Stored data:
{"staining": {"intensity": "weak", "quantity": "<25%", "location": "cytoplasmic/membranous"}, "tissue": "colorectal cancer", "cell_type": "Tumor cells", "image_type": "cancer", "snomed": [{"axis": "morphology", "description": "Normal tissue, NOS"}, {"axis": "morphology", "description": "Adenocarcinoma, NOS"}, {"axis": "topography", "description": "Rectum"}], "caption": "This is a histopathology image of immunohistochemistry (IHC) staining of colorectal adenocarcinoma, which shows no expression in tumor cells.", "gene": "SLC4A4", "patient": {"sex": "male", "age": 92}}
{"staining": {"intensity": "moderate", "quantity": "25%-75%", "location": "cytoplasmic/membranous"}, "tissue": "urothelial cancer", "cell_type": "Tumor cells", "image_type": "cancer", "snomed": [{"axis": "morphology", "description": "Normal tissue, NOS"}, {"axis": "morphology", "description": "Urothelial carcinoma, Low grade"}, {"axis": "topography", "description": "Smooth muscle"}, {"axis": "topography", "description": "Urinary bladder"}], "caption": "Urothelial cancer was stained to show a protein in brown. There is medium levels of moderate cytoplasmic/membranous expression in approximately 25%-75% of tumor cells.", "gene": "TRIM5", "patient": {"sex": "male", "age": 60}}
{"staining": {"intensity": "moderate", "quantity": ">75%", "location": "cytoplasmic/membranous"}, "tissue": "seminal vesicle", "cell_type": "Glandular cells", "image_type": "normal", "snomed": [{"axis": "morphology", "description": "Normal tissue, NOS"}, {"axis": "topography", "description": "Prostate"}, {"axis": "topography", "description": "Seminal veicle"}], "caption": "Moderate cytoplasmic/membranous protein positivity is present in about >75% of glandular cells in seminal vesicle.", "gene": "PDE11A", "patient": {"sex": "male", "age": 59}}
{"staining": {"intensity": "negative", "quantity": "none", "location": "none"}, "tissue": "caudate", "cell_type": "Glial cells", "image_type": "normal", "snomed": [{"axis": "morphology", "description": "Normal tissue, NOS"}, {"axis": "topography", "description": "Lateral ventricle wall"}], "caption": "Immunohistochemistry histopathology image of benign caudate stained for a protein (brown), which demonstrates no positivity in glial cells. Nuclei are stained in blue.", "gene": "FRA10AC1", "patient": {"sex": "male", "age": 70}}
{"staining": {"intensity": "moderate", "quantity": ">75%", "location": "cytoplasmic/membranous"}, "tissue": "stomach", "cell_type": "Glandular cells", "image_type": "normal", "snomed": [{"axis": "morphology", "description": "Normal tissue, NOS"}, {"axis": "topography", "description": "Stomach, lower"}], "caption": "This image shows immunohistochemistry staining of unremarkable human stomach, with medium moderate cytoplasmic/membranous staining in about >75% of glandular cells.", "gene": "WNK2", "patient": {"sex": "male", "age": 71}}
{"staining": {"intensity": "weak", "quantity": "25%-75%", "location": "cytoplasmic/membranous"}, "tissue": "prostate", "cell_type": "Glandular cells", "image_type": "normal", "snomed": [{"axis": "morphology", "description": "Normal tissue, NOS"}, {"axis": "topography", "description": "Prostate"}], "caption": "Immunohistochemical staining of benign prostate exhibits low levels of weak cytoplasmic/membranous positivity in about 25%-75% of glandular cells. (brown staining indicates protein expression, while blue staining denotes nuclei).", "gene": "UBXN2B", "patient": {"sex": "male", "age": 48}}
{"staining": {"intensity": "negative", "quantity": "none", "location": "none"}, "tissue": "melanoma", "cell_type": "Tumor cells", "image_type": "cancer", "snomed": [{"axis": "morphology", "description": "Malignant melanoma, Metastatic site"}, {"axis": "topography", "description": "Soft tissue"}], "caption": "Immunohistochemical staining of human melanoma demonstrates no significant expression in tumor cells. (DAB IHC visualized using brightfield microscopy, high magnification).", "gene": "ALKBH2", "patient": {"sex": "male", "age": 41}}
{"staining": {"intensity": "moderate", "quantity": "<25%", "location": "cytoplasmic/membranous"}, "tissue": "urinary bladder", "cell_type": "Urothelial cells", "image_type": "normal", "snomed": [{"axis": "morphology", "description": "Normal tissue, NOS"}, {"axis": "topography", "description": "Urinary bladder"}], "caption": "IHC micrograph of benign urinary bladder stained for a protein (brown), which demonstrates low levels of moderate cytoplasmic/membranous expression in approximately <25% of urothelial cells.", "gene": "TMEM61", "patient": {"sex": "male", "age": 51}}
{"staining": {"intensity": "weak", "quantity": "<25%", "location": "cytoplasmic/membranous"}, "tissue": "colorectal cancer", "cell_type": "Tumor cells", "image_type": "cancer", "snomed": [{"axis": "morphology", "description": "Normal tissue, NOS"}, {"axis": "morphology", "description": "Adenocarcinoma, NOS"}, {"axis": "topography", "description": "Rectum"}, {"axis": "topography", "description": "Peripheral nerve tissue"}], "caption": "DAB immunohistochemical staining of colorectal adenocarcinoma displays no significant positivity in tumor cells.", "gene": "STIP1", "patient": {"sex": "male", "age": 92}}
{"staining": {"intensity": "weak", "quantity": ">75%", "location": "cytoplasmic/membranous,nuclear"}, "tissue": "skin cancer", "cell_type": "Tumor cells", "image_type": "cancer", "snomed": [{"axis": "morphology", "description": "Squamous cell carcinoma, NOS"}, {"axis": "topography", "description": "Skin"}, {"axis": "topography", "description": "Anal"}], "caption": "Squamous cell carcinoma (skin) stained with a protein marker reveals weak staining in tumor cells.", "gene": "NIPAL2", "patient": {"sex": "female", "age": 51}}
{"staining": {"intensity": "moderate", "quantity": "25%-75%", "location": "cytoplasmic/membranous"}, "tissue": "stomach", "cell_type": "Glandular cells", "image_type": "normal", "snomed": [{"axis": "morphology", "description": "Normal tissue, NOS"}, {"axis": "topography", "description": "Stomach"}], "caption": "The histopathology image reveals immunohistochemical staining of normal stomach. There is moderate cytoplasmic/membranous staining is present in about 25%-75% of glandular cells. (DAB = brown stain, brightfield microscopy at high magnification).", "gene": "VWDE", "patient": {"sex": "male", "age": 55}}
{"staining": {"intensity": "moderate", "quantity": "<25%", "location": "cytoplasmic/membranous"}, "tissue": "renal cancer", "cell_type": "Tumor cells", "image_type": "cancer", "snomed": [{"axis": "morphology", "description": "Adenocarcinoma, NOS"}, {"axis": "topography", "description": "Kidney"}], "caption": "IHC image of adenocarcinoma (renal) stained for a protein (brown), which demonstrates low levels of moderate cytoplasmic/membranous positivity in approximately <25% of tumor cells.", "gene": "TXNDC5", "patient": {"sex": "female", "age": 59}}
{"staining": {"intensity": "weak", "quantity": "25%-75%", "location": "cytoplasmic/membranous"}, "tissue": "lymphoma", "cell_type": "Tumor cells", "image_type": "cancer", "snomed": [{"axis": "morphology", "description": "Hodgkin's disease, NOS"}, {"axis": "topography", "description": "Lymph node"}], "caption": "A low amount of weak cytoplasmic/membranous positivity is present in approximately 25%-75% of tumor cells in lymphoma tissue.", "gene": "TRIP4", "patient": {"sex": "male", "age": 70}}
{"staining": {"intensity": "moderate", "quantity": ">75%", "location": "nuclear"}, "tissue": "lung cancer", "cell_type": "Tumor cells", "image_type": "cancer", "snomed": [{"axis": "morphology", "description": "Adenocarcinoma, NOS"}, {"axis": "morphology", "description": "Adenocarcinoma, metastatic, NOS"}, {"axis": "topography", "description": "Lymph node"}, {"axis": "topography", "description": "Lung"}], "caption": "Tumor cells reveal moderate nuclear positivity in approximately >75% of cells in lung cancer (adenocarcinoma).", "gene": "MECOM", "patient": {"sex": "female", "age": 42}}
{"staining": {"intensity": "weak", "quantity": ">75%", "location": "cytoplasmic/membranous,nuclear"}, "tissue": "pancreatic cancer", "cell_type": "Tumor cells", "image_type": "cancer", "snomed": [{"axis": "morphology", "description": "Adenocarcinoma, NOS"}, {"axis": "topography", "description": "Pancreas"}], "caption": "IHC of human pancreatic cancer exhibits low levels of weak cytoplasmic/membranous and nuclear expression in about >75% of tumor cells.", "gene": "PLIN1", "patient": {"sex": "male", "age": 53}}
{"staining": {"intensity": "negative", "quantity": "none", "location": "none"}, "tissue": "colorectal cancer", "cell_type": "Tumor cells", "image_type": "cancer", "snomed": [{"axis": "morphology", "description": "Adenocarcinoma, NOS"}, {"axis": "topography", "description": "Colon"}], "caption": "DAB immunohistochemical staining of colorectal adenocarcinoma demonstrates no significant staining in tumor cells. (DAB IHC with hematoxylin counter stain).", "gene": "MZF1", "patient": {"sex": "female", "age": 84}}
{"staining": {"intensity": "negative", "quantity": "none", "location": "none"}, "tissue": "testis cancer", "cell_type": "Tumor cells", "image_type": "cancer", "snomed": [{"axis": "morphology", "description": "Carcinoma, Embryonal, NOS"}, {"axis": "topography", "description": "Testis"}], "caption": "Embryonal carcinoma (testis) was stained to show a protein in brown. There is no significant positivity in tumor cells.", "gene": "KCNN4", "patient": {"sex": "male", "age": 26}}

● Instructions to follow: Find the line containing "colorectal adenocarcinoma demonstrates" in the data above. Please transcribe it and every line after it, exactly.

● Expected answer:
{"staining": {"intensity": "negative", "quantity": "none", "location": "none"}, "tissue": "colorectal cancer", "cell_type": "Tumor cells", "image_type": "cancer", "snomed": [{"axis": "morphology", "description": "Adenocarcinoma, NOS"}, {"axis": "topography", "description": "Colon"}], "caption": "DAB immunohistochemical staining of colorectal adenocarcinoma demonstrates no significant staining in tumor cells. (DAB IHC with hematoxylin counter stain).", "gene": "MZF1", "patient": {"sex": "female", "age": 84}}
{"staining": {"intensity": "negative", "quantity": "none", "location": "none"}, "tissue": "testis cancer", "cell_type": "Tumor cells", "image_type": "cancer", "snomed": [{"axis": "morphology", "description": "Carcinoma, Embryonal, NOS"}, {"axis": "topography", "description": "Testis"}], "caption": "Embryonal carcinoma (testis) was stained to show a protein in brown. There is no significant positivity in tumor cells.", "gene": "KCNN4", "patient": {"sex": "male", "age": 26}}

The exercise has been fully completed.